Professor Richard Bentall, professor in experimental clinical psychology at the University of Manchester, agrees.

He said: "The idea that there is a clear division between 'mad' and 'sane' people, and that distinct psychiatric categories like 'schizophrenic' actually exist, is resulting in the mass-application of treatments which, while benefiting some, are very harmful to others.

"And because psychiatric patients are seen as having a biological brain illness which affects their rationality, they are not usually allowed a say in the matter."

He said that identifying and addressing the problems the sufferer, rather than the psychiatrist, perceives creates an understanding of each person's condition which is far more scientific, humane and effective than a blanket diagnosis.

"It also allows us to identify people at risk of psychological breakdown earlier, and keep them out of the traditional cycle of diagnosis and treatment."


Even proponents of phenomenology say there is a line to be drawn with this approach.

A dilemma arises when the individual has no insight into their psychiatric disturbance and does not think that what they are experiencing or their behaviour is a problem, but others do.

A big issue is how to deal with people who are violent.

For example, a person's behaviour may threaten their own safety or that of others.
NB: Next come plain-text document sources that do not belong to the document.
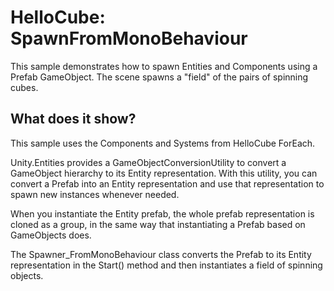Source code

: # HelloCube: SpawnFromMonoBehaviour

This sample demonstrates how to spawn Entities and Components using a Prefab GameObject. The scene spawns a "field" of the pairs of spinning cubes.

## What does it show?

This sample uses the Components and Systems from HelloCube ForEach.

Unity.Entities provides a GameObjectConversionUtility to convert a 
GameObject hierarchy to its Entity representation. 
With this utility, you can convert a Prefab into an Entity representation
and use that representation to spawn new instances whenever needed.

When you instantiate the Entity prefab, the whole prefab representation is cloned as a group,
in the same way that instantiating a Prefab based on GameObjects does.

The Spawner_FromMonoBehaviour class converts the Prefab to its Entity representation 
in the Start() method and then instantiates a field of spinning objects.
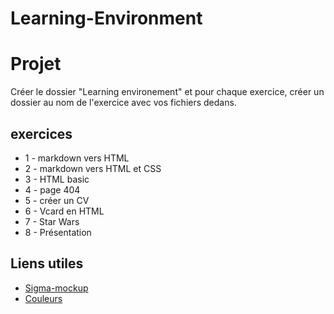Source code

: # Learning-Environment

# Projet
Créer le dossier "Learning environement" et pour chaque exercice, créer un dossier au nom de l'exercice avec vos fichiers dedans.


## exercices

- 1 - markdown vers HTML
- 2 - markdown vers HTML et CSS
- 3 - HTML basic
- 4 - page 404
- 5 - créer un CV
- 6 - Vcard en HTML
- 7 - Star Wars
- 8 - Présentation

## Liens utiles

* [Sigma-mockup](https://www.figma.com/files/recent)
* [Couleurs](https://color.adobe.com/fr)
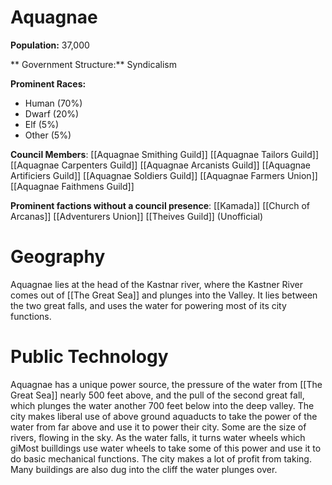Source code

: # Aquagnae

 **Population:** 37,000

** Government Structure:** Syndicalism

**Prominent Races:** 
- Human (70%)
- Dwarf (20%)
- Elf (5%)
- Other (5%)

**Council Members**:
 [[Aquagnae Smithing Guild]]
 [[Aquagnae Tailors Guild]]
  [[Aquagnae Carpenters Guild]]
 [[Aquagnae Arcanists Guild]]
 [[Aquagnae Artificiers Guild]]
 [[Aquagnae Soldiers Guild]]
 [[Aquagnae Farmers Union]]
[[Aquagnae Faithmens Guild]] 

**Prominent factions without a council presence**:
[[Kamada]]
[[Church of Arcanas]]
[[Adventurers Union]]
[[Theives Guild]] (Unofficial)


# Geography

Aquagnae lies at the head of the Kastnar river, where the Kastner River comes out of [[The Great Sea]] and plunges into the Valley. It lies between the two great falls, and uses the water for powering most of its city functions.

# Public Technology
Aquagnae has a unique power source, the pressure of the water from [[The Great Sea]] nearly 500 feet above, and the pull of the second great fall, which plunges the water another 700 feet below into the deep valley. The city makes liberal use of above ground aquaducts to take the power of the water from far above and use it to power their city. Some are the size of rivers, flowing in the sky. As the water falls, it turns water wheels which giMost builldings use water wheels to take some of this power and use it to do basic mechanical functions.  The city makes a lot of profit from taking. Many buildings are also dug into the cliff the water plunges over.



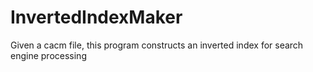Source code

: # InvertedIndexMaker
Given a cacm file, this program constructs an inverted index for search engine processing
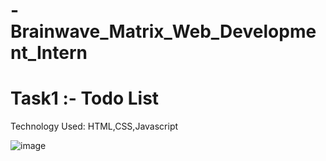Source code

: # -Brainwave_Matrix_Web_Development_Intern
# Task1 :- Todo List
Technology Used: HTML,CSS,Javascript

![image](https://github.com/user-attachments/assets/5cdead09-5253-471c-a015-54108273d0cb)

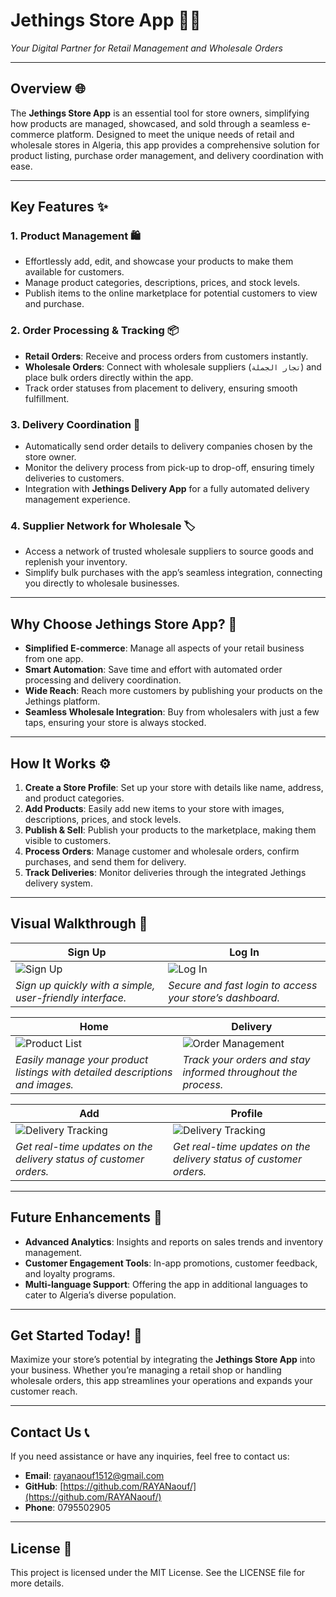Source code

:# **Jethings Store App** 🏬📱  
*Your Digital Partner for Retail Management and Wholesale Orders*

---

## **Overview** 🌐
The **Jethings Store App** is an essential tool for store owners, simplifying how products are managed, showcased, and sold through a seamless e-commerce platform. Designed to meet the unique needs of retail and wholesale stores in Algeria, this app provides a comprehensive solution for product listing, purchase order management, and delivery coordination with ease.

---

## **Key Features** ✨

### 1. **Product Management** 🛍️
- Effortlessly add, edit, and showcase your products to make them available for customers.
- Manage product categories, descriptions, prices, and stock levels.
- Publish items to the online marketplace for potential customers to view and purchase.

### 2. **Order Processing & Tracking** 📦
- **Retail Orders**: Receive and process orders from customers instantly. 
- **Wholesale Orders**: Connect with wholesale suppliers (`تجار الجملة`) and place bulk orders directly within the app.
- Track order statuses from placement to delivery, ensuring smooth fulfillment.

### 3. **Delivery Coordination** 🚚
- Automatically send order details to delivery companies chosen by the store owner.
- Monitor the delivery process from pick-up to drop-off, ensuring timely deliveries to customers.
- Integration with **Jethings Delivery App** for a fully automated delivery management experience.

### 4. **Supplier Network for Wholesale** 🏷️
- Access a network of trusted wholesale suppliers to source goods and replenish your inventory.
- Simplify bulk purchases with the app’s seamless integration, connecting you directly to wholesale businesses.

---

## **Why Choose Jethings Store App?** 🏪
- **Simplified E-commerce**: Manage all aspects of your retail business from one app.
- **Smart Automation**: Save time and effort with automated order processing and delivery coordination.
- **Wide Reach**: Reach more customers by publishing your products on the Jethings platform.
- **Seamless Wholesale Integration**: Buy from wholesalers with just a few taps, ensuring your store is always stocked.

---

## **How It Works** ⚙️
1. **Create a Store Profile**: Set up your store with details like name, address, and product categories.
2. **Add Products**: Easily add new items to your store with images, descriptions, prices, and stock levels.
3. **Publish & Sell**: Publish your products to the marketplace, making them visible to customers.
4. **Process Orders**: Manage customer and wholesale orders, confirm purchases, and send them for delivery.
5. **Track Deliveries**: Monitor deliveries through the integrated Jethings delivery system.

---

## **Visual Walkthrough** 📸

| Sign Up | Log In | 
|---------|--------|
| ![Sign Up](https://github.com/user-attachments/assets/12cd0076-a48f-48ed-b1c1-8bf04721bf89) | ![Log In](https://github.com/user-attachments/assets/9ba2530a-dd4b-47f4-abbd-f7fc0961479a) |
| *Sign up quickly with a simple, user-friendly interface.* | *Secure and fast login to access your store’s dashboard.* |



|  Home   | Delivery | 
|---------|----------|
|![Product List](https://github.com/user-attachments/assets/3e2b924a-0027-401c-8022-0cb199212c0d)|![Order Management](https://github.com/user-attachments/assets/b7686fae-bcc6-40ed-9280-444bf9109b11)|
| *Easily manage your product listings with detailed descriptions and images.* | *Track your orders and stay informed throughout the process.* |


|   Add   |  Profile | 
|---------|----------|
|![Delivery Tracking](https://github.com/user-attachments/assets/454b5e98-4e5f-4617-90b9-756c057245de)|![Delivery Tracking](https://github.com/user-attachments/assets/b622cdda-b624-47b0-84fe-33def4589981)|
| *Get real-time updates on the delivery status of customer orders.* | *Get real-time updates on the delivery status of customer orders.* |





---

## **Future Enhancements** 🔮
- **Advanced Analytics**: Insights and reports on sales trends and inventory management.
- **Customer Engagement Tools**: In-app promotions, customer feedback, and loyalty programs.
- **Multi-language Support**: Offering the app in additional languages to cater to Algeria’s diverse population.

---

## **Get Started Today!** 🚀
Maximize your store’s potential by integrating the **Jethings Store App** into your business. Whether you’re managing a retail shop or handling wholesale orders, this app streamlines your operations and expands your customer reach.

---
## **Contact Us** 📞
If you need assistance or have any inquiries, feel free to contact us:
- **Email**: [rayanaouf1512@gmail.com](mailto:rayanaouf1512@gmail.com)
- **GitHub**: [https://github.com/RAYANaouf/](https://github.com/RAYANaouf/)
- **Phone**: 0795502905

---

## **License** 📜
This project is licensed under the MIT License. See the LICENSE file for more details.
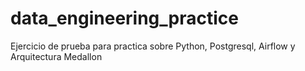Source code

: # data_engineering_practice
Ejercicio de prueba para practica sobre Python, Postgresql, Airflow y Arquitectura Medallon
On the one hand the individual does not want or think he or she needs treatment. On the other hand their loved ones or society in general thinks or insists that they do need and have to have help.

Professor Bill Fulford, professor of philosophy and mental health at the University of Warwick and a consultant psychiatrist in Oxford, said sometimes intervention against a person's wishes may be necessary.

Experts will continue the debate surrounding psychiatric phenomenology at the Institute of Psychiatry, London on September 5 and 6, 2005.